Ao despedir-se, Zualil, a título de compensar a hospitalidade, promete contar uma lenda. No entanto, faz ao mesmo tempo uma exigência: a lenda, digna de ser ouvida por 5.439 pessoas (7×777), seria contada para uma plateia de cinco pessoas. Estão em número de dois (o narrador e o mestre-escola) e assim saem em busca de mais três ouvintes, deixando Zualil sozinho a cuidar da casa. Em caminho, encontram um burriqueiro surdo, que, por essa condição, nada contribuiria para a audição de uma lenda de tal magnitude, como prometera Zualil. Em seguida, deparam-se com duas mulheres, e as mulheres no âmbito na sociedade patriarcal não poderiam fazer parte da audiência. Chegam à casa de um corretor, e aí Malba Tahan aproveita para criticar as pessoas que só vêm o dinheiro, em vez de valorizar as lendas e narrativas fabulosas que atiçam a imaginação e a criatividade, além de conterem ensinamentos prodigiosos.

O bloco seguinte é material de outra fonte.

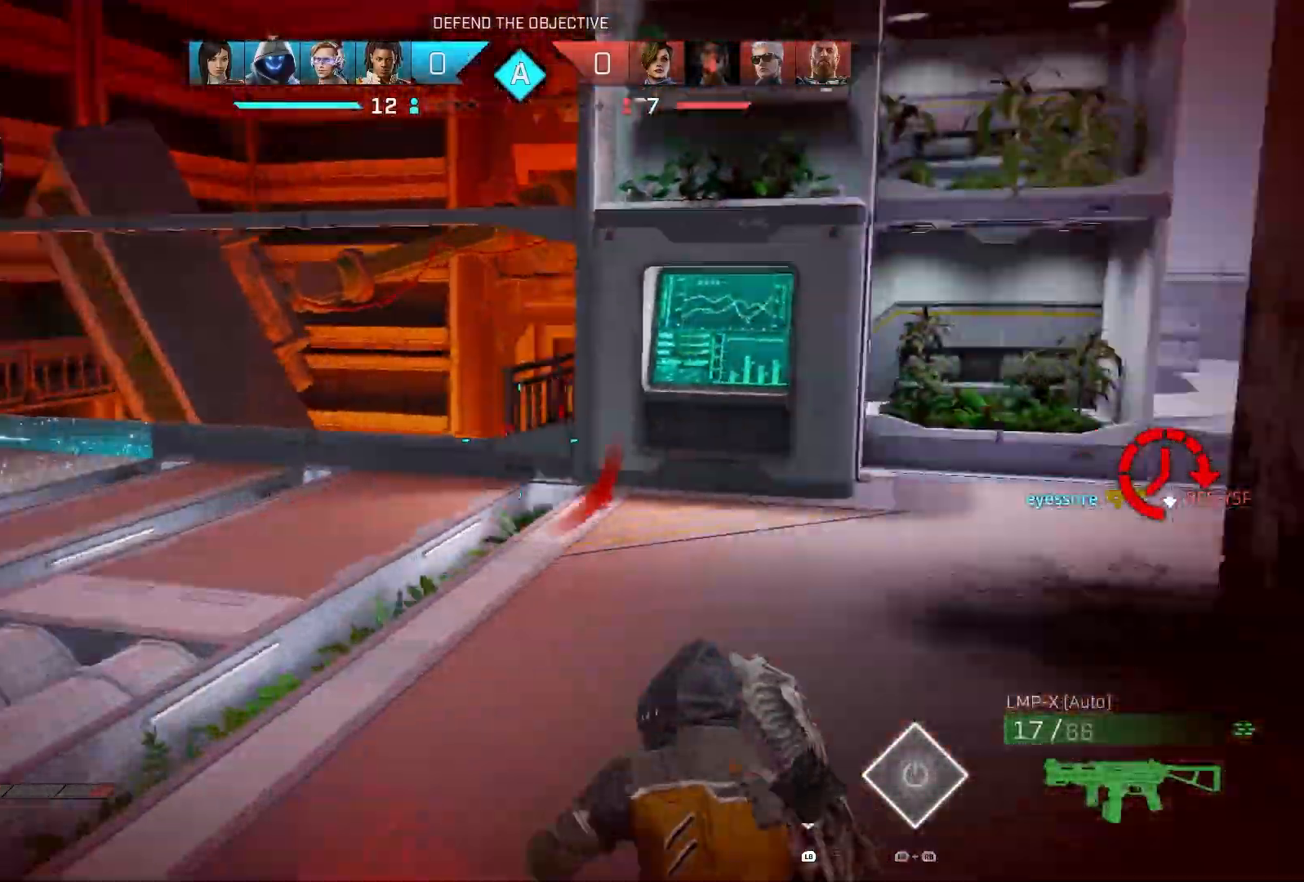
{"buttons": [], "left_stick": "up", "right_stick": "right", "events": [[67, "right_stick", "center"], [133, "TRIANGLE", "down"], [200, "TRIANGLE", "up"], [367, "right_stick", "right"]]}
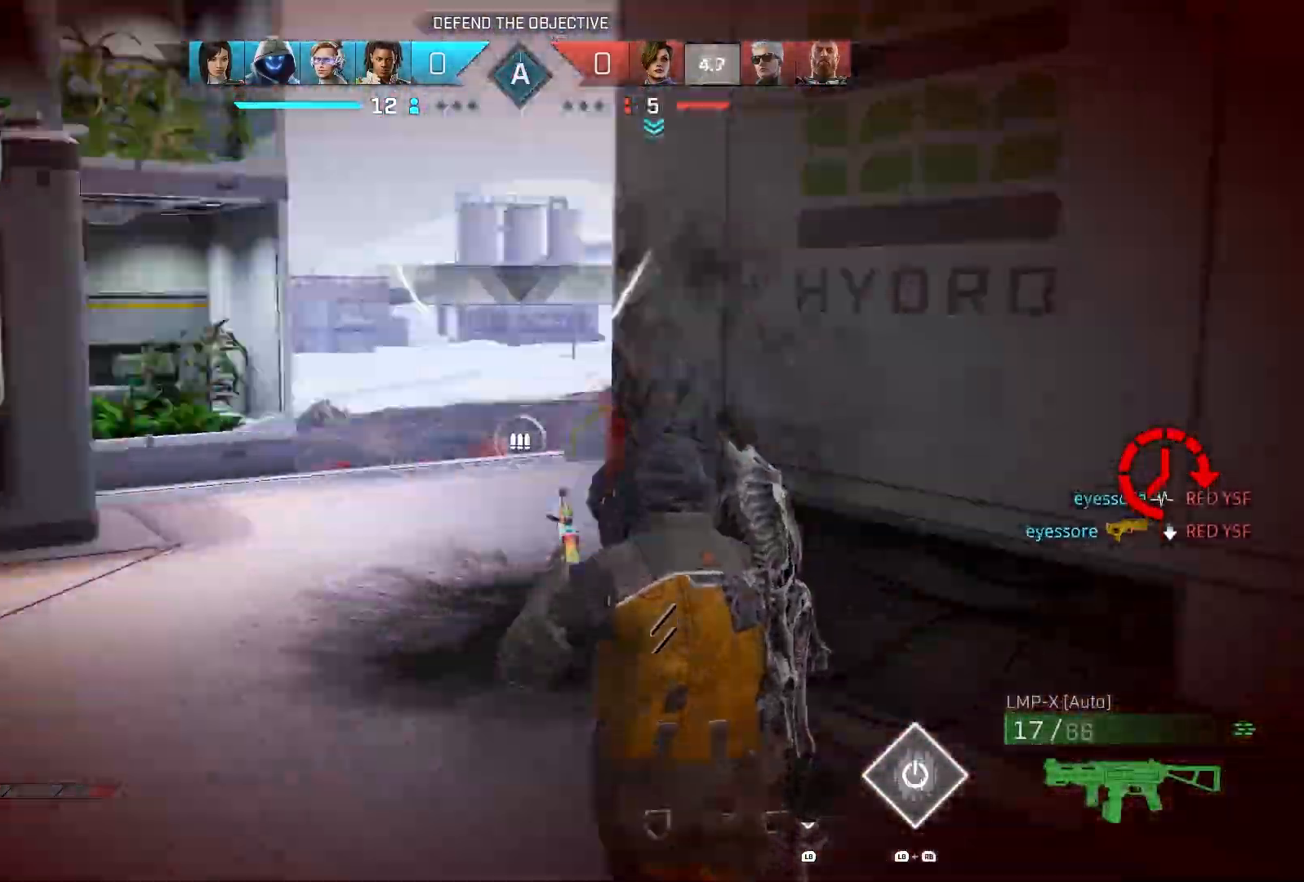
{"buttons": ["CROSS"], "left_stick": "up-left", "right_stick": "right", "events": [[17, "right_stick", "center"], [83, "CROSS", "down"], [183, "CROSS", "up"], [183, "R1", "down"], [250, "R1", "up"], [300, "left_stick", "up-left"], [350, "R1", "down"], [417, "R1", "up"], [417, "right_stick", "right"], [500, "CROSS", "down"]]}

O corretor, não podendo largar o trabalho, indica dois de seus auxiliares. Em caminho, logo localizam um jovem mendigo. O narrador, o mesmo anfitrião de Zualil, aproveita para destilar seu preconceito. Isso é um pretexto de Malba Tahan para cutucar a sociedade. Ocorre que o jovem, ao ouvir uma canção, larga o turbante ao chão e corre como um louco. Eles, em número de quatro, não conseguem compreender o gesto do jovem.

Ao chegar, mais uma atitude de Zualil incompreendida da parte do narrador. Deixara a casa sob os cuidados de um deficiente visual. Claro que o narrador fora enganado e aquele homem, que se dizia um xeique, só poderia ser um ladrão. Mais uma vez não. Zualil deixara a casa aos cuidados do cego, mas comprovadamente útil, contrariamente ao senso comum que considera inúteis as pessoas deficientes visuais.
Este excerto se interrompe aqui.